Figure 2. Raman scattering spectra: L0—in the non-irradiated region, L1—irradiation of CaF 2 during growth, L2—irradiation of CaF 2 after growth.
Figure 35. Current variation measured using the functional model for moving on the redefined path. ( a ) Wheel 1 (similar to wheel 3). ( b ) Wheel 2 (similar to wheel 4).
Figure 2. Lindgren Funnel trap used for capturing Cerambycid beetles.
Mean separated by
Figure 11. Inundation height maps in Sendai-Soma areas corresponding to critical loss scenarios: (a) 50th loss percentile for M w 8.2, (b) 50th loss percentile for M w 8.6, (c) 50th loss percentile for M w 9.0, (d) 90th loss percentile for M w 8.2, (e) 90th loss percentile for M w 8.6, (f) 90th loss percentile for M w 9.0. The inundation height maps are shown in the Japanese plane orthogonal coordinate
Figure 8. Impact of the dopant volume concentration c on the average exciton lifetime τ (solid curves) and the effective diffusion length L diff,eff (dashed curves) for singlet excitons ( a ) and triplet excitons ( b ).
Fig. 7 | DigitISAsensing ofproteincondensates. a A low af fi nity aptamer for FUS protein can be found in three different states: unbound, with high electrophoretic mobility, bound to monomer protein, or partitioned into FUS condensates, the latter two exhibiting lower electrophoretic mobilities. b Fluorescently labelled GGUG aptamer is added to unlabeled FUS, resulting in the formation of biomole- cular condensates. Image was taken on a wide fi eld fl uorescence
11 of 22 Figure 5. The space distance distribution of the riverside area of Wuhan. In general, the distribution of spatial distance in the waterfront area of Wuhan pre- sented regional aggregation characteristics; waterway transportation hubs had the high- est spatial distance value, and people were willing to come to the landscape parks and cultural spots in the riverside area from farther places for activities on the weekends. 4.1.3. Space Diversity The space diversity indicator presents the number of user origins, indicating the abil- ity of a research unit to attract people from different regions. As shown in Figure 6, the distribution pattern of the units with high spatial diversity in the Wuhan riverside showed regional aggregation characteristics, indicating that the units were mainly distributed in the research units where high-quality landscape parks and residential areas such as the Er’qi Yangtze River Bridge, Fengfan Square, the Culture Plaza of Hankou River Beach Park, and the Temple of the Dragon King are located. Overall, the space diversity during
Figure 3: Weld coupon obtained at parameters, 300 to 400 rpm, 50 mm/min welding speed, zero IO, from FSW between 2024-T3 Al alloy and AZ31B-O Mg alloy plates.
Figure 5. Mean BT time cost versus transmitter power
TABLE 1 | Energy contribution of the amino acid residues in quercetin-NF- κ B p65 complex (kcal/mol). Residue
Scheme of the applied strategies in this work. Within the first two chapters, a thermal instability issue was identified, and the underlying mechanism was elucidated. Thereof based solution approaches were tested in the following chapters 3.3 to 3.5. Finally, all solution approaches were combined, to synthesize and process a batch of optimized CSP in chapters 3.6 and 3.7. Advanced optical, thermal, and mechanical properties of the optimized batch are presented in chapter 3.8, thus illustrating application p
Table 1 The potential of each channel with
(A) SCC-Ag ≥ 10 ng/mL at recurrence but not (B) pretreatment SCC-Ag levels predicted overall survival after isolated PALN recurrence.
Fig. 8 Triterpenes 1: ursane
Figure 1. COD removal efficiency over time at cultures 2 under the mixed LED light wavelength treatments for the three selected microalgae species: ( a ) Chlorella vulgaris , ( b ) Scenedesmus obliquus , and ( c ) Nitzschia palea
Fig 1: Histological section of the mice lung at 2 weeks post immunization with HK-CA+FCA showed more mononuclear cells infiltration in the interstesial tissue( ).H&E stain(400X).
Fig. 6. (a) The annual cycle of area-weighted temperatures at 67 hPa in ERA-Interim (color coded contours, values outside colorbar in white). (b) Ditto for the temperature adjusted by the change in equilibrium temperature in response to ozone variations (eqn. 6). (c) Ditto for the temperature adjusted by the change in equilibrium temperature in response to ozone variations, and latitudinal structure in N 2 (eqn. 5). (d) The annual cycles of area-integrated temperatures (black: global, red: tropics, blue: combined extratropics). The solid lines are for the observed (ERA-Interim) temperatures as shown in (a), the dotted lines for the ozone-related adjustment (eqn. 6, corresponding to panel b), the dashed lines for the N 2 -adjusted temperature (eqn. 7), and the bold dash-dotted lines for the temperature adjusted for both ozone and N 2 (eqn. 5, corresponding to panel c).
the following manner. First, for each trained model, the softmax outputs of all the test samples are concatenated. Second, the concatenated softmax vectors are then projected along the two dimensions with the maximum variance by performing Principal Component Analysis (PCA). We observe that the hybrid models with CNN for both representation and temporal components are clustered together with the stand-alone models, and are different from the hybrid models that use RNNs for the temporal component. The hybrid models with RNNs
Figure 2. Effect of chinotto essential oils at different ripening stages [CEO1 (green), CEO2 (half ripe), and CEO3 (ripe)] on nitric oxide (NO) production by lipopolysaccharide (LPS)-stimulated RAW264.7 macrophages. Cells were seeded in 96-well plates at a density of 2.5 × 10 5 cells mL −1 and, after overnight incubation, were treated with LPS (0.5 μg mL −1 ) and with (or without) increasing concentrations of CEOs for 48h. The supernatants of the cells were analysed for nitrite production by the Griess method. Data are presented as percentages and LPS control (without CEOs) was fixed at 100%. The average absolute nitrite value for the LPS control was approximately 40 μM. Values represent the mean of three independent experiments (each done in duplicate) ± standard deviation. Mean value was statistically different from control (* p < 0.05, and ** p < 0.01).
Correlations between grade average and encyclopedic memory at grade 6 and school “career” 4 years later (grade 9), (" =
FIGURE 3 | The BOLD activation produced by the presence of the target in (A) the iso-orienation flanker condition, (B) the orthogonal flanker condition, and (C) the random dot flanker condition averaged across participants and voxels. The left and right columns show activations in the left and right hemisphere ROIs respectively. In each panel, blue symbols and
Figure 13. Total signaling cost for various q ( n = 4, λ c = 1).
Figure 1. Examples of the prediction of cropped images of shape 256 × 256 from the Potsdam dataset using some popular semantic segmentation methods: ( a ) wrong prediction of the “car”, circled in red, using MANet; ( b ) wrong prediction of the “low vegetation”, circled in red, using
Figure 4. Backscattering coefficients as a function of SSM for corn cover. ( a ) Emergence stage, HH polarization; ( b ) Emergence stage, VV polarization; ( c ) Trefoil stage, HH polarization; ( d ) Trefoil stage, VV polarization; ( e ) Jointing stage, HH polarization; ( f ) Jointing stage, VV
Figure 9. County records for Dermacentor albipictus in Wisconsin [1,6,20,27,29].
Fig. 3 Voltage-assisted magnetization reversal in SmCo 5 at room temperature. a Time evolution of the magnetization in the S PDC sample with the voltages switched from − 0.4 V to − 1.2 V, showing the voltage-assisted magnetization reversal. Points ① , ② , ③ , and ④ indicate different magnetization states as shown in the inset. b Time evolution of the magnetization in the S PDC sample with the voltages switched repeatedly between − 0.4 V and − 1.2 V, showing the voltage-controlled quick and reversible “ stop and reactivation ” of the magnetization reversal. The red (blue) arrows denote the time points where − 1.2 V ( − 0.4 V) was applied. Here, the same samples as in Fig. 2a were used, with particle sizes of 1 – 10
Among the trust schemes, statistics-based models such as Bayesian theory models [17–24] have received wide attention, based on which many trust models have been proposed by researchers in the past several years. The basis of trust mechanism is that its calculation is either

_ _ _ _ _ _ _

From the records above, give again exactly the lines running from the line with "Figure 11. Inundation" to the line with "Fig. 7 | DigitISAsensing", inclusive.

Figure 11. Inundation height maps in Sendai-Soma areas corresponding to critical loss scenarios: (a) 50th loss percentile for M w 8.2, (b) 50th loss percentile for M w 8.6, (c) 50th loss percentile for M w 9.0, (d) 90th loss percentile for M w 8.2, (e) 90th loss percentile for M w 8.6, (f) 90th loss percentile for M w 9.0. The inundation height maps are shown in the Japanese plane orthogonal coordinate
Figure 8. Impact of the dopant volume concentration c on the average exciton lifetime τ (solid curves) and the effective diffusion length L diff,eff (dashed curves) for singlet excitons ( a ) and triplet excitons ( b ).
Fig. 7 | DigitISAsensing ofproteincondensates. a A low af fi nity aptamer for FUS protein can be found in three different states: unbound, with high electrophoretic mobility, bound to monomer protein, or partitioned into FUS condensates, the latter two exhibiting lower electrophoretic mobilities. b Fluorescently labelled GGUG aptamer is added to unlabeled FUS, resulting in the formation of biomole- cular condensates. Image was taken on a wide fi eld fl uorescence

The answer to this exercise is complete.